Weekdays, I'm usually on State Highway 10 early in the morning, headed for a swim at NSU. Nothing much happens on the drive; I pass a few other vehicles, and dodge a few deer. That changed the last Friday in August.
As I was headed down Sparrowhawk Mountain, I passed a clown. Not a politician, mind you: an actual clown. She was a little far off the beaten path to have been an escapee from either of the political party conventions. I say "she" because I believe it was female, but I have no reason to think that, other than the makeup and hair. Not only did she have on greasepaint, she was wearing a covering over her mouth and nose, although being outside the city limits, she didn't have to. She was also carrying a dark-colored sack, possibly a 33-gallon trash bag. I am not coulrophobic and I was neither high nor drunk at the time, nor had I suffered a psychotic break. At least, not as far you know.

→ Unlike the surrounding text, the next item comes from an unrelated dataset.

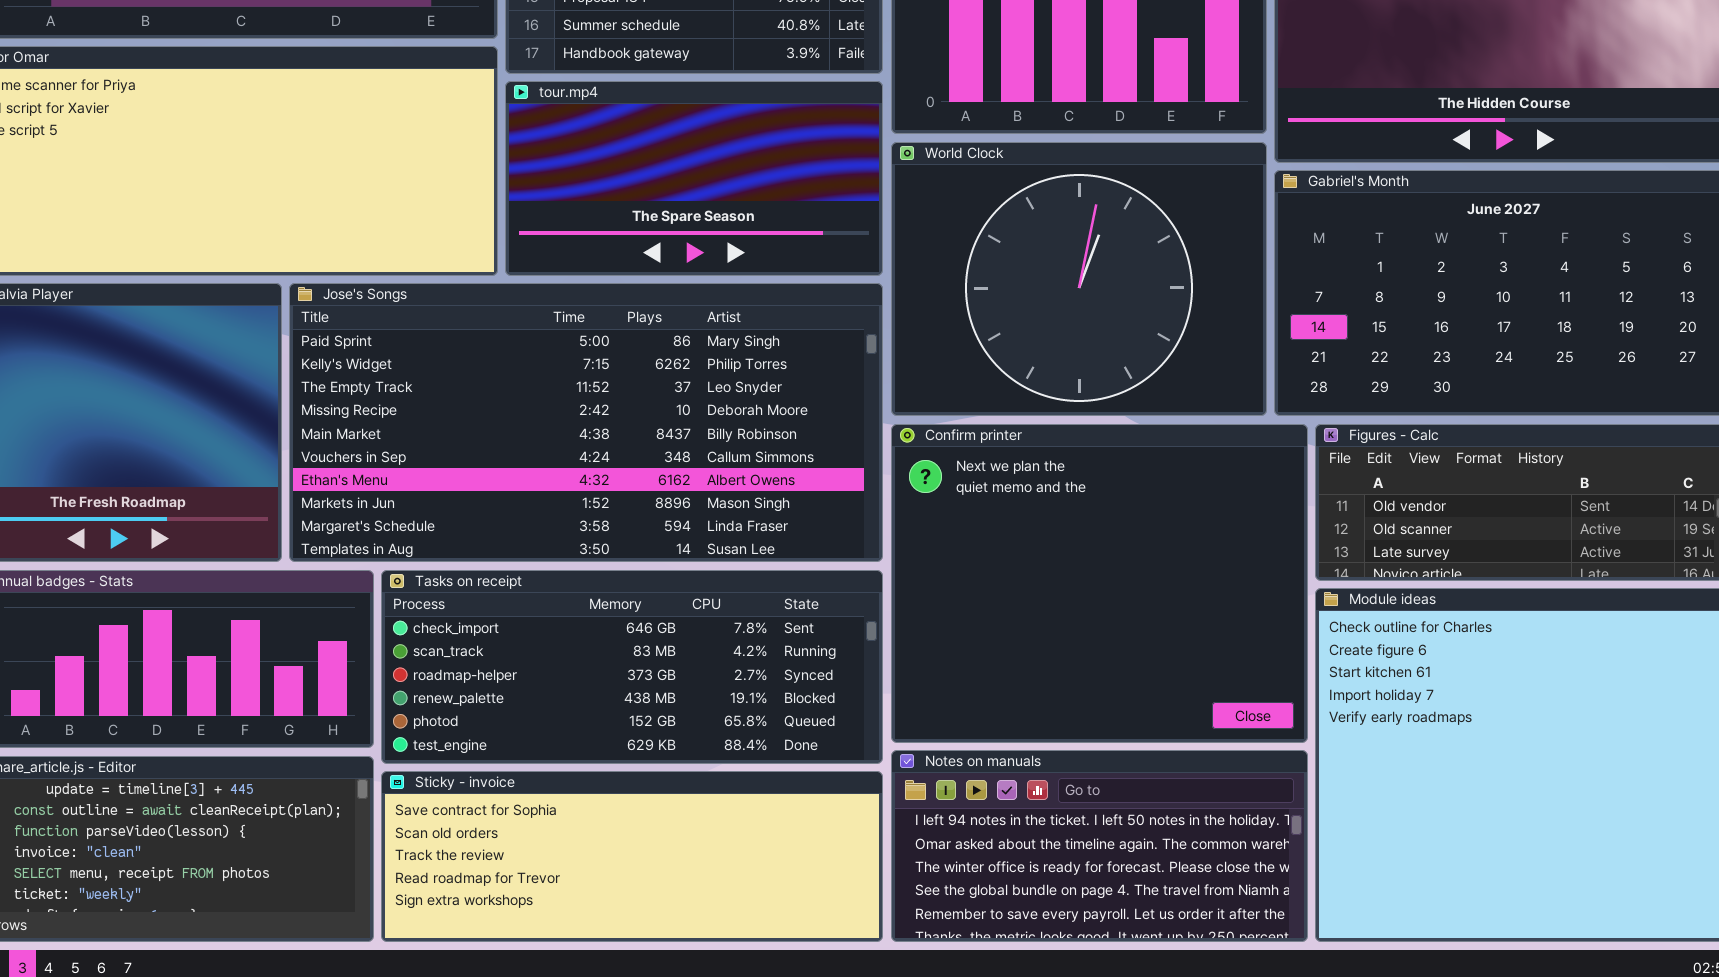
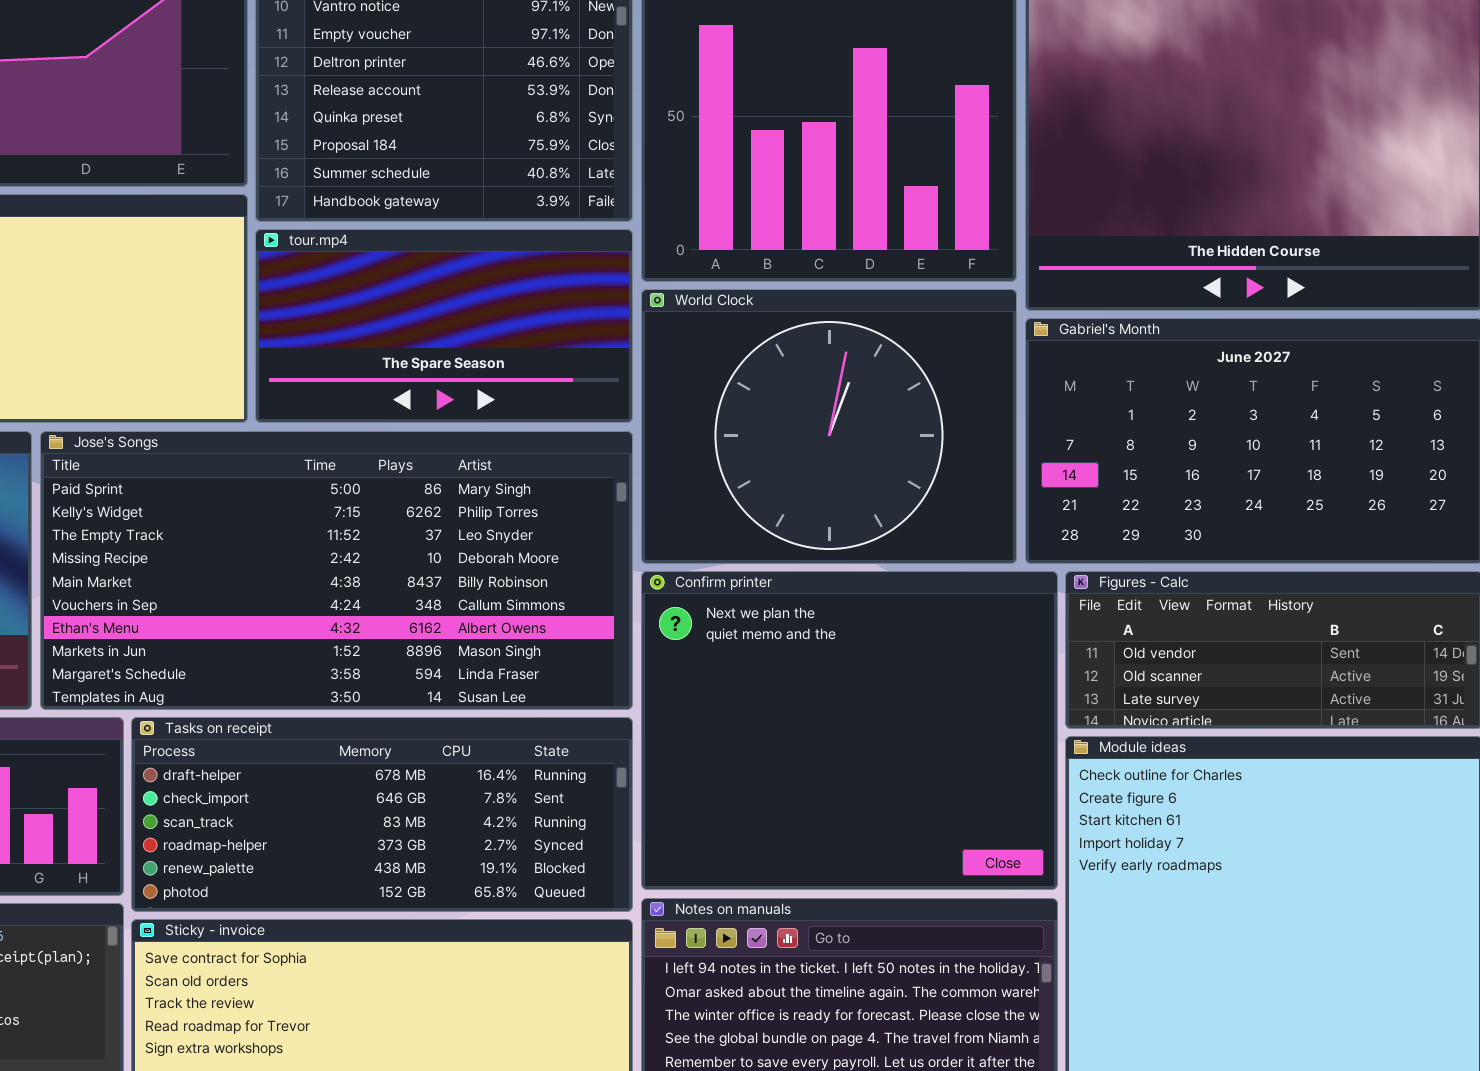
Tasks on receipt: [381,570,883,764] -> [131,717,633,912], scrolled up 1 row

These are strange times. One might even argue they are desperate times - and these, according to one of those "old wives," call for desperate measures. Perhaps donning a clown suit and a bag and risking one's life on the nonexistent shoulders of S.H. 10 could be deemed a desperate measure.
That may have been why I also saw, a few weeks ago, the shape of a shark head in a crumpled-up exercise apparatus on the deck at the pool. This inflatable contraption had sprung a leak, but now it has been fixed. Still, it leans against the wall like a giant air mattress that would support the three trolls in Tolkien's "The Hobbit." Perhaps soon, it will be reattached to the apparatus floating in the pool. I have to admit I'm not especially fond of that thing. When a clumsy kid gets on top of this obstacle course, I'm always the one swimming by when he or she falls into the water with a squeal, usually landing on top of me first.
We've been getting some strange phone calls at the newspaper, too. That said, I have to back up for second, because we have always gotten strange calls at the paper. But one earlier this week came from a person who thought we were printing encoded messages from the devil. He ended his comments on the voicemail by ominously saying, "I'll be down there tomorrow." As we usually do when someone makes a veiled threat, we notified the police chief. It seems he is familiar with this particular character, and planned to take the appropriate measures. (Note: I wrote most of this column Wednesday, as as of this second, the delusional dude hasn't shown up.)
Threats have always been part and parcel of the newspaper industry. My third week on the job in 1985, I received a rape threat from a guy behind bars on that very charge, awaiting his day in court. Back then, we would accept collect calls from local inmates and listen to their tales of how they had been unjustly imprisoned. Nowadays, we have neither the time nor the staff to serve as the journalistic version of Dear Abby, but then, we tried. This guy informed me his mother had a heart condition and that she read the paper religiously - and that if we published anything about his being charged with raping that teenage "garl," then "I'm gwanna come down-nar and rape YEW." Yeah, that sounds like a good way to solve a problem.
Today's threats are more likely to come via social media, from someone sitting behind a computer screen. Lately I've been thinking about that proverbial 400-pound creep President Trump envisioned hunkered in a basement and hacking everybody. I imagine Trump had in mind a guy from some foreign country, but I'm here to tell you, he's in the USA. He loves nothing better than to harass hard-working journalists, demean them, and wrap up his rant with the bow of an "I-hope-you-die" sort of threat. Not a day goes by now that we don't get attacked in some way, usually three or four times. The same is true of all journalists who have a social media presence, and almost all of us do. We have to, because people believe everything they read on Facebook. We're thinking they might actually believe the truth if they see it there.
What's sad is not the threats, though - it's the loss of friends we journalists have experienced. Several years ago, we and our best buddies could get together and discuss politics, and even if things got heated, we would all be friends afterward. These days, it's almost impossible to remain friends with someone with a different political viewpoint. This is the fault of the politicians themselves, who love nothing better than to sow discord. But if the public thinks hanging onto unlike-minded friends is tough, they should try walking in journalists' shoes. Now, thanks to the politicians who don't want us to expose their wrongdoings and personal flaws, we are less popular than used car salesmen and attorneys. And as any used car salesman or attorney will attest, that's pretty bad.
I've been looking for that clown during the drive every morning since I saw her. She has not reappeared. I would go downtown and look around, if I thought we had any storm drains big enough to accommodate her. But if anybody else sees her, drop me a line. Just so I'll know I'm not seeing things.